Отец Караулий

– Стой, кто идет!
– Ша! Уже никто никуда не идет.
(Народная мудрость)


Монастырский привратник, отец Караулий, добр как Анискин, хитер как Фантомас и бдителен как турникет Московского метрополитена. В охраняемые им ворота не то что монах, но даже мышь! не прошмыгнет без подписанной Настоятелем увольнительной записки. Поэтому все те, кто такой запиской не обладает, но кому пройти все-таки нужно, обходят формальности, перелезая через забор.

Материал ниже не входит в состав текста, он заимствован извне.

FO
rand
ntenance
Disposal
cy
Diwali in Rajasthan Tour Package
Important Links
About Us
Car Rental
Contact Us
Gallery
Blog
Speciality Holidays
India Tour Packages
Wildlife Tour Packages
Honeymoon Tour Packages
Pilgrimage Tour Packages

Ничто в этом раздобревшем и разленившемся стороже не напоминает того молодого, подтянутого лейтенанта, что прибыл некогда на N-скую погранзаставу осуществлять свои идеалы. Точно зная, где проходит граница между Добром и Злом, он, подобно херувиму, занял позицию в воротах советско-колхозного рая, полный решимости не допустить проникновения без уважительной причины «сюда» кого бы то ни было «оттуда», дабы чуждый элемент не осквернял своим присутствием, и дабы никакие темные личности с сомнительными намерениями не мешали бы народному веселью.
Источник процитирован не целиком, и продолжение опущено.